_MATERIAL FOR THIS TASK_
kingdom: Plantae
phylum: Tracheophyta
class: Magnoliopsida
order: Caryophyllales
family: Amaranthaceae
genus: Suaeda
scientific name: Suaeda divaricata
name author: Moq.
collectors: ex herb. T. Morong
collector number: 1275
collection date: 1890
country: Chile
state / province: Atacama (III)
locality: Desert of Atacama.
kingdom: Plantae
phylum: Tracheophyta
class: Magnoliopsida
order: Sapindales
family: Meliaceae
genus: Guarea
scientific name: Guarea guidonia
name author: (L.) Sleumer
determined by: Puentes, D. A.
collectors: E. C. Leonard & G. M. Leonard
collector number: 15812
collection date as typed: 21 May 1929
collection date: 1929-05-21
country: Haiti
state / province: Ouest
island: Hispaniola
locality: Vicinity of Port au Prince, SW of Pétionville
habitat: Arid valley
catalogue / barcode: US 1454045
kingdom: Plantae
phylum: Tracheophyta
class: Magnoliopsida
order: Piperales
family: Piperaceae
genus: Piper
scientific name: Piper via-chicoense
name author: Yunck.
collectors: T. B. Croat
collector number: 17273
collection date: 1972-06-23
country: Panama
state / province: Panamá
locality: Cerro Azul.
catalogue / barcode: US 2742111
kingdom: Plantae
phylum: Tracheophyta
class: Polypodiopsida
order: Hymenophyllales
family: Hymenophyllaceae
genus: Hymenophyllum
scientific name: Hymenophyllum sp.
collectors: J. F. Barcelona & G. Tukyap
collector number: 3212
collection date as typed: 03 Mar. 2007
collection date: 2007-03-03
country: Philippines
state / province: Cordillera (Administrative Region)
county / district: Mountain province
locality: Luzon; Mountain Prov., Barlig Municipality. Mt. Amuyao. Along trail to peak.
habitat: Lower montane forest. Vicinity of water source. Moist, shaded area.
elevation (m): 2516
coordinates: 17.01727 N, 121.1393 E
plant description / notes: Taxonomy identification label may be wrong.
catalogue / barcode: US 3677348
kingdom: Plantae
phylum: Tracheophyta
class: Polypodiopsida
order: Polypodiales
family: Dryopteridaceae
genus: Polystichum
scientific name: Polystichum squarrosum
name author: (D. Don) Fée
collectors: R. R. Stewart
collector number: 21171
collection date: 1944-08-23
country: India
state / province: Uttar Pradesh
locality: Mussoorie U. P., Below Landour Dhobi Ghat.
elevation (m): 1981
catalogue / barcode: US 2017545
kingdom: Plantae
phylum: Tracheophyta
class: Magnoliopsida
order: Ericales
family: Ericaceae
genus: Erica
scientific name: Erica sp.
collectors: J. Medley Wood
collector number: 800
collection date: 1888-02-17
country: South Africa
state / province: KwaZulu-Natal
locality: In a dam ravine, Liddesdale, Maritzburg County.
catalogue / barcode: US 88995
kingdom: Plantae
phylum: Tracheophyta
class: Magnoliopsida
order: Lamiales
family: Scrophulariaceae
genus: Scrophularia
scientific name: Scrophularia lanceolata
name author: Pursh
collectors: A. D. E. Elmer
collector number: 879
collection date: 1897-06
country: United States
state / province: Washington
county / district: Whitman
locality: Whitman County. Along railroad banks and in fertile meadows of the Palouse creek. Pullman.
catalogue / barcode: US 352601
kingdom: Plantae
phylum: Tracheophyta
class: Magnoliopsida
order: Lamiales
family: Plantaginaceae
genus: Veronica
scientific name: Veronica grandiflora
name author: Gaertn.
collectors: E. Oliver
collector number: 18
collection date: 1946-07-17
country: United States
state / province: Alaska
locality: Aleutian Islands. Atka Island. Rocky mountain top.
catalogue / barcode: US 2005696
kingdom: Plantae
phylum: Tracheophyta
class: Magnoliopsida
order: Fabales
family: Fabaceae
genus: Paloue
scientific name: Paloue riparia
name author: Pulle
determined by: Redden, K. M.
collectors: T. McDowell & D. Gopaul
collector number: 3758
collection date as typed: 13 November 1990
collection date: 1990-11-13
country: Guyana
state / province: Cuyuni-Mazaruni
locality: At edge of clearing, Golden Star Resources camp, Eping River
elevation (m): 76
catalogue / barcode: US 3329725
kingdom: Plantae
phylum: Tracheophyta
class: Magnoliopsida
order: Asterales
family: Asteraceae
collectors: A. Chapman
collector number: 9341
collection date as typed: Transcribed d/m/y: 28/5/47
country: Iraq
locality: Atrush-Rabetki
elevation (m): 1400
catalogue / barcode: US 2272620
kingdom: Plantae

_WORK INSTRUCTIONS_
Quote every one of the rows above word for word, without altering anything.

_EXERCISE ANSWER_
kingdom: Plantae
phylum: Tracheophyta
class: Magnoliopsida
order: Caryophyllales
family: Amaranthaceae
genus: Suaeda
scientific name: Suaeda divaricata
name author: Moq.
collectors: ex herb. T. Morong
collector number: 1275
collection date: 1890
country: Chile
state / province: Atacama (III)
locality: Desert of Atacama.
kingdom: Plantae
phylum: Tracheophyta
class: Magnoliopsida
order: Sapindales
family: Meliaceae
genus: Guarea
scientific name: Guarea guidonia
name author: (L.) Sleumer
determined by: Puentes, D. A.
collectors: E. C. Leonard & G. M. Leonard
collector number: 15812
collection date as typed: 21 May 1929
collection date: 1929-05-21
country: Haiti
state / province: Ouest
island: Hispaniola
locality: Vicinity of Port au Prince, SW of Pétionville
habitat: Arid valley
catalogue / barcode: US 1454045
kingdom: Plantae
phylum: Tracheophyta
class: Magnoliopsida
order: Piperales
family: Piperaceae
genus: Piper
scientific name: Piper via-chicoense
name author: Yunck.
collectors: T. B. Croat
collector number: 17273
collection date: 1972-06-23
country: Panama
state / province: Panamá
locality: Cerro Azul.
catalogue / barcode: US 2742111
kingdom: Plantae
phylum: Tracheophyta
class: Polypodiopsida
order: Hymenophyllales
family: Hymenophyllaceae
genus: Hymenophyllum
scientific name: Hymenophyllum sp.
collectors: J. F. Barcelona & G. Tukyap
collector number: 3212
collection date as typed: 03 Mar. 2007
collection date: 2007-03-03
country: Philippines
state / province: Cordillera (Administrative Region)
county / district: Mountain province
locality: Luzon; Mountain Prov., Barlig Municipality. Mt. Amuyao. Along trail to peak.
habitat: Lower montane forest. Vicinity of water source. Moist, shaded area.
elevation (m): 2516
coordinates: 17.01727 N, 121.1393 E
plant description / notes: Taxonomy identification label may be wrong.
catalogue / barcode: US 3677348
kingdom: Plantae
phylum: Tracheophyta
class: Polypodiopsida
order: Polypodiales
family: Dryopteridaceae
genus: Polystichum
scientific name: Polystichum squarrosum
name author: (D. Don) Fée
collectors: R. R. Stewart
collector number: 21171
collection date: 1944-08-23
country: India
state / province: Uttar Pradesh
locality: Mussoorie U. P., Below Landour Dhobi Ghat.
elevation (m): 1981
catalogue / barcode: US 2017545
kingdom: Plantae
phylum: Tracheophyta
class: Magnoliopsida
order: Ericales
family: Ericaceae
genus: Erica
scientific name: Erica sp.
collectors: J. Medley Wood
collector number: 800
collection date: 1888-02-17
country: South Africa
state / province: KwaZulu-Natal
locality: In a dam ravine, Liddesdale, Maritzburg County.
catalogue / barcode: US 88995
kingdom: Plantae
phylum: Tracheophyta
class: Magnoliopsida
order: Lamiales
family: Scrophulariaceae
genus: Scrophularia
scientific name: Scrophularia lanceolata
name author: Pursh
collectors: A. D. E. Elmer
collector number: 879
collection date: 1897-06
country: United States
state / province: Washington
county / district: Whitman
locality: Whitman County. Along railroad banks and in fertile meadows of the Palouse creek. Pullman.
catalogue / barcode: US 352601
kingdom: Plantae
phylum: Tracheophyta
class: Magnoliopsida
order: Lamiales
family: Plantaginaceae
genus: Veronica
scientific name: Veronica grandiflora
name author: Gaertn.
collectors: E. Oliver
collector number: 18
collection date: 1946-07-17
country: United States
state / province: Alaska
locality: Aleutian Islands. Atka Island. Rocky mountain top.
catalogue / barcode: US 2005696
kingdom: Plantae
phylum: Tracheophyta
class: Magnoliopsida
order: Fabales
family: Fabaceae
genus: Paloue
scientific name: Paloue riparia
name author: Pulle
determined by: Redden, K. M.
collectors: T. McDowell & D. Gopaul
collector number: 3758
collection date as typed: 13 November 1990
collection date: 1990-11-13
country: Guyana
state / province: Cuyuni-Mazaruni
locality: At edge of clearing, Golden Star Resources camp, Eping River
elevation (m): 76
catalogue / barcode: US 3329725
kingdom: Plantae
phylum: Tracheophyta
class: Magnoliopsida
order: Asterales
family: Asteraceae
collectors: A. Chapman
collector number: 9341
collection date as typed: Transcribed d/m/y: 28/5/47
country: Iraq
locality: Atrush-Rabetki
elevation (m): 1400
catalogue / barcode: US 2272620
kingdom: Plantae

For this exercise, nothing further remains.